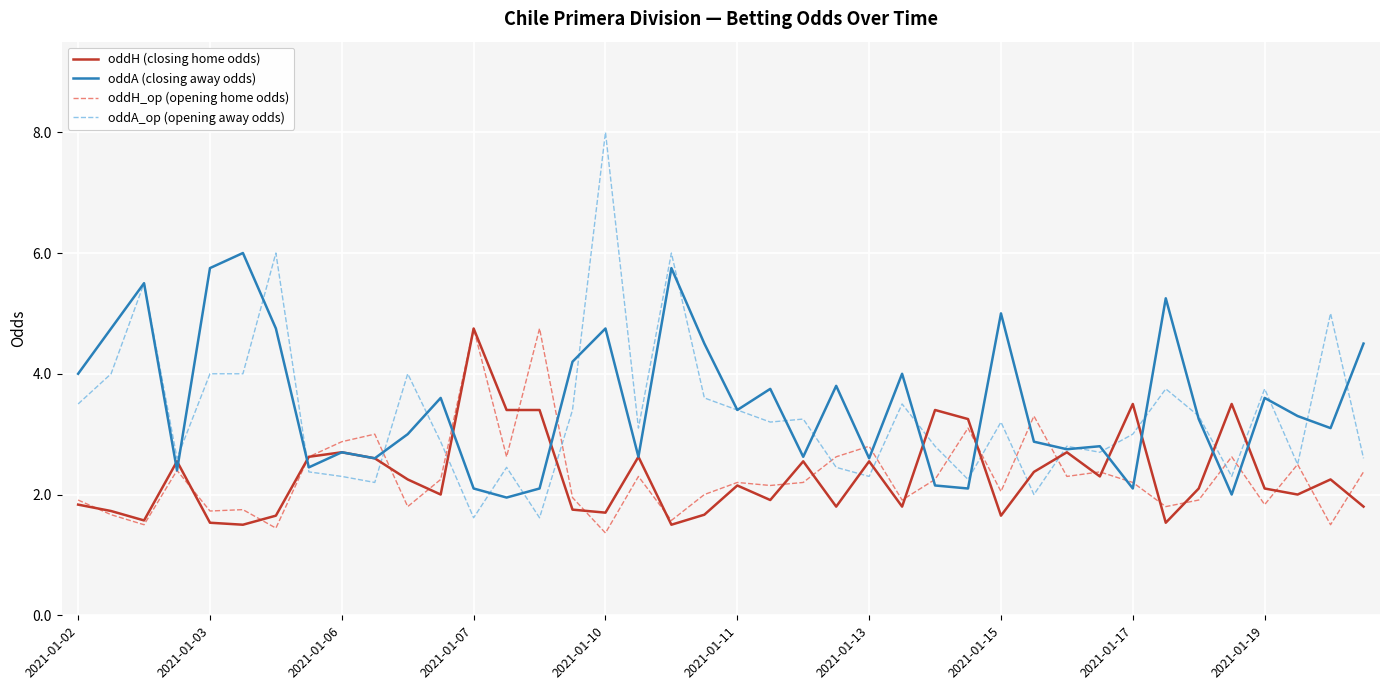

What is the smallest value displayed?

1.4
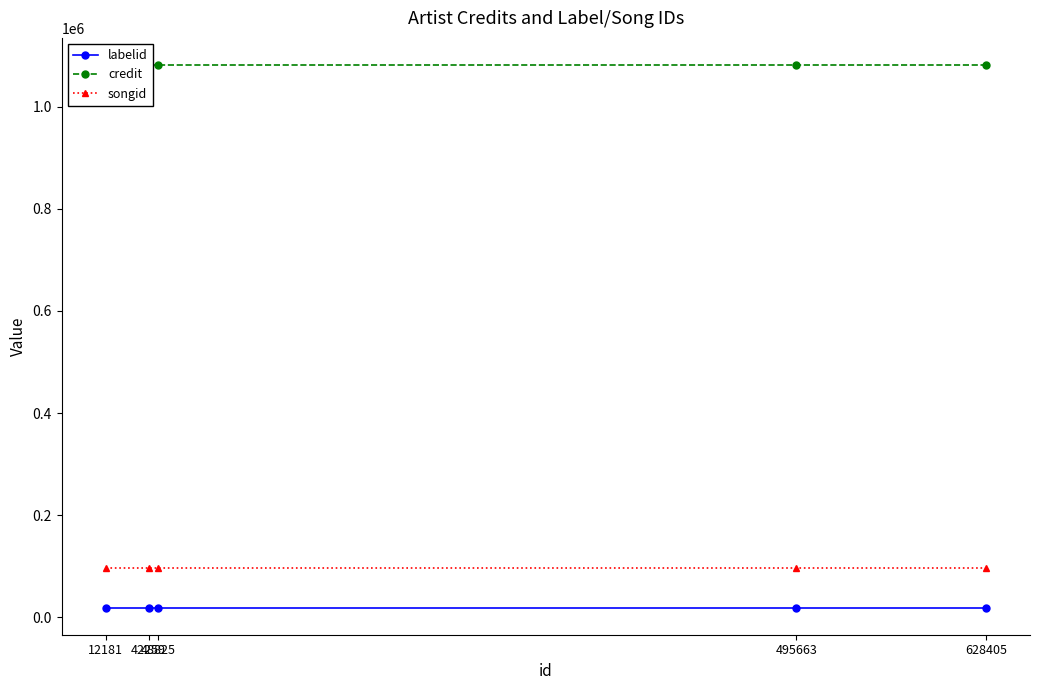

The songid series shows 95541.0 at 48825. True or false?

True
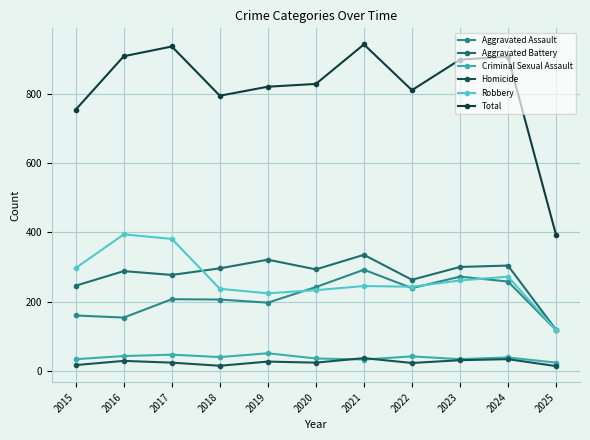

What is the lowest value of the Aggravated Battery series?

119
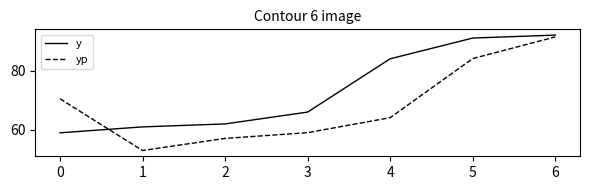

What is the sum of all y values?

515.0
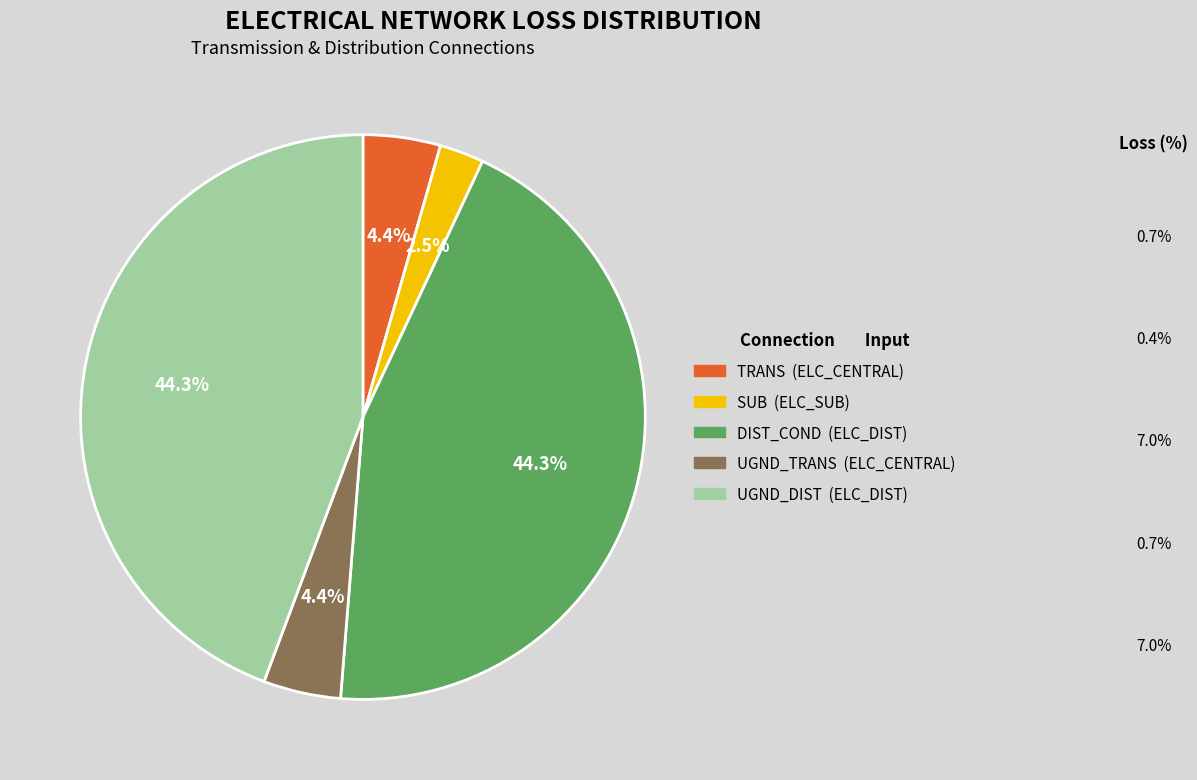

Is there a majority slice in this chart?

No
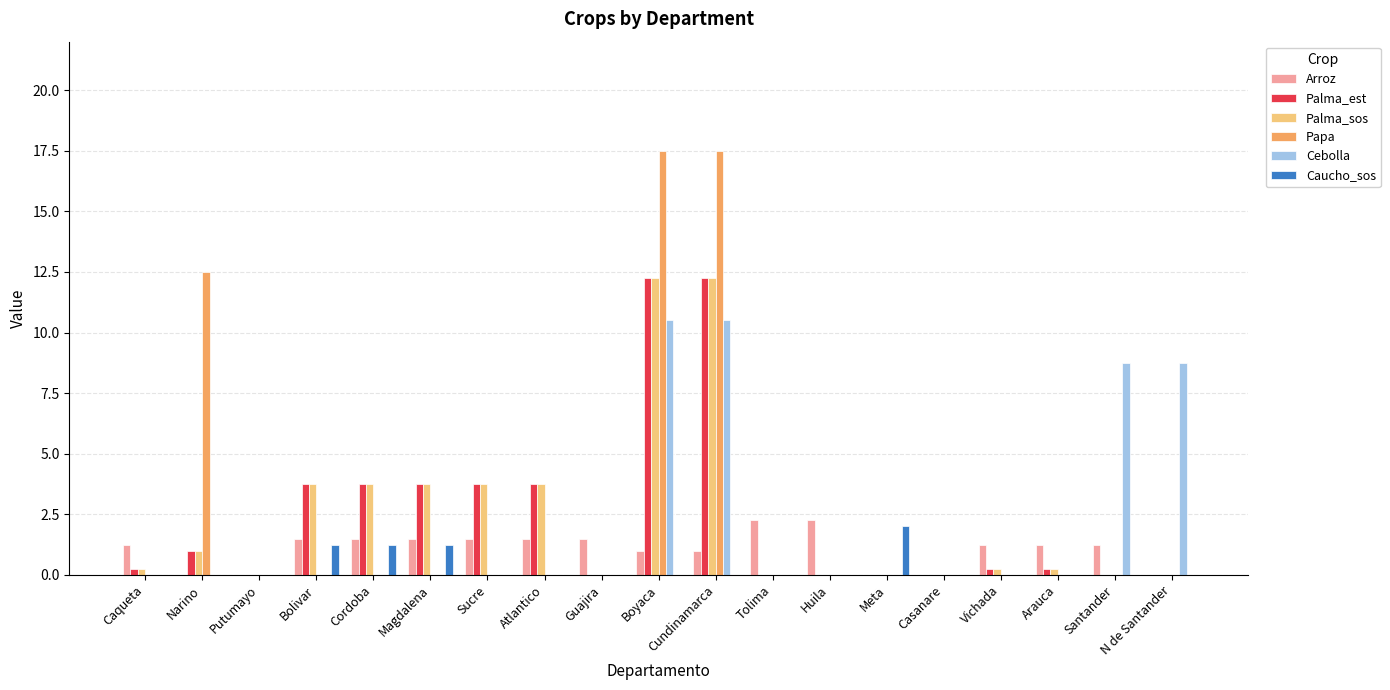

Are the bars grouped side by side (vs. stacked)?

Yes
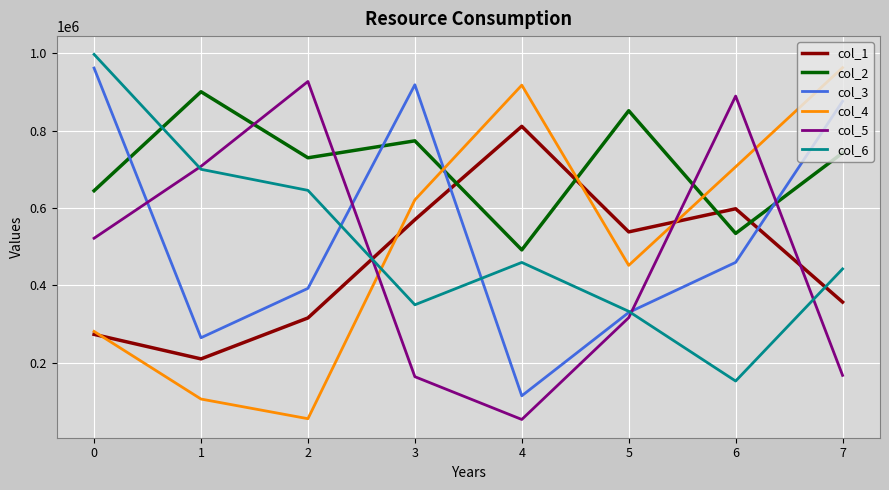

How many times do col_1 and col_6 cross each other?

2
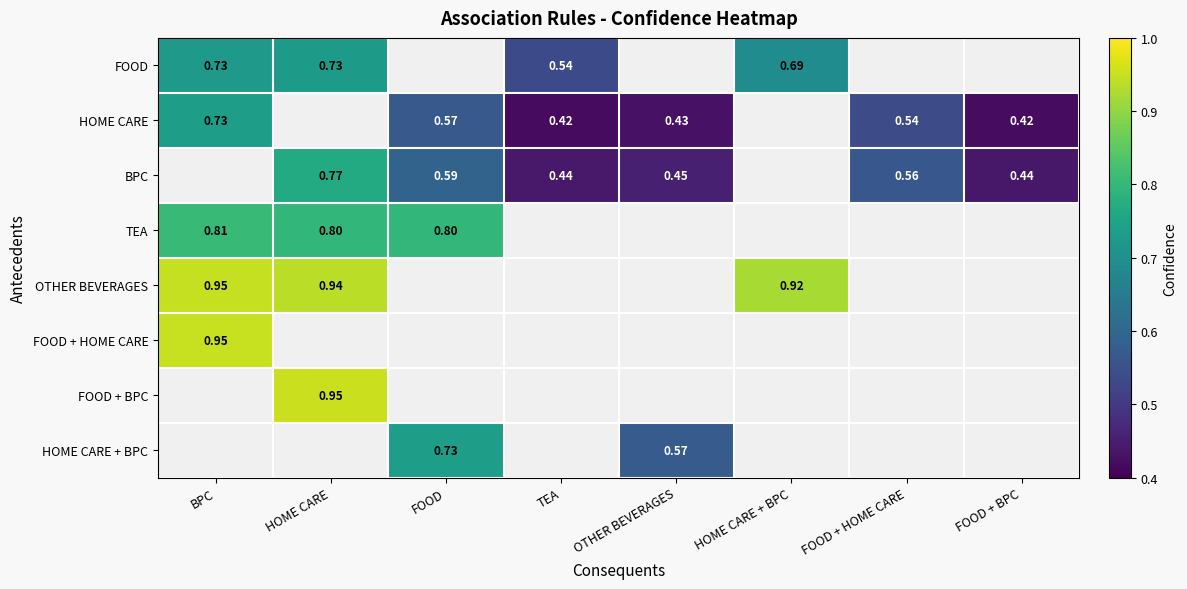

The value of BPC at FOOD + HOME CARE is 0.2. True or false?

False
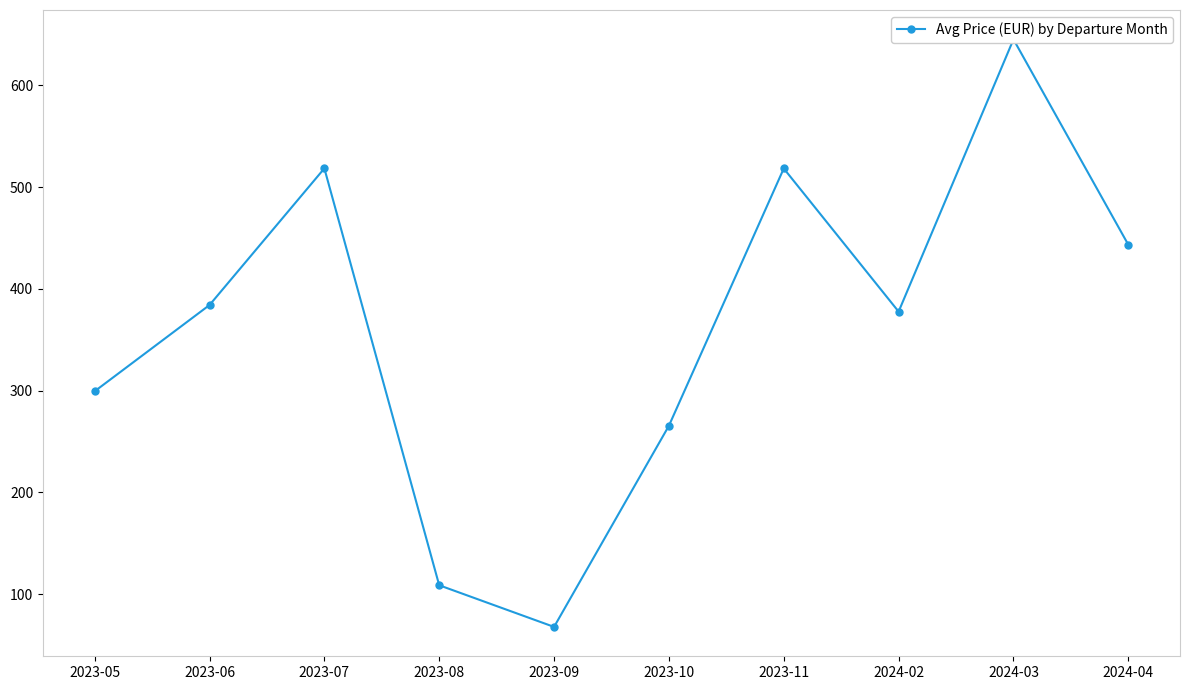

Between 2023-06 and 2023-11, which is larger?

2023-11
::::
# [Your assignment]
Print every item above word for word, but leave out the pictures.

# [Solved problem]
What is the smallest value displayed?

1.4

The songid series shows 95541.0 at 48825. True or false?

True

What is the lowest value of the Aggravated Battery series?

119

What is the sum of all y values?

515.0

Is there a majority slice in this chart?

No

Are the bars grouped side by side (vs. stacked)?

Yes

How many times do col_1 and col_6 cross each other?

2

The value of BPC at FOOD + HOME CARE is 0.2. True or false?

False

Between 2023-06 and 2023-11, which is larger?

2023-11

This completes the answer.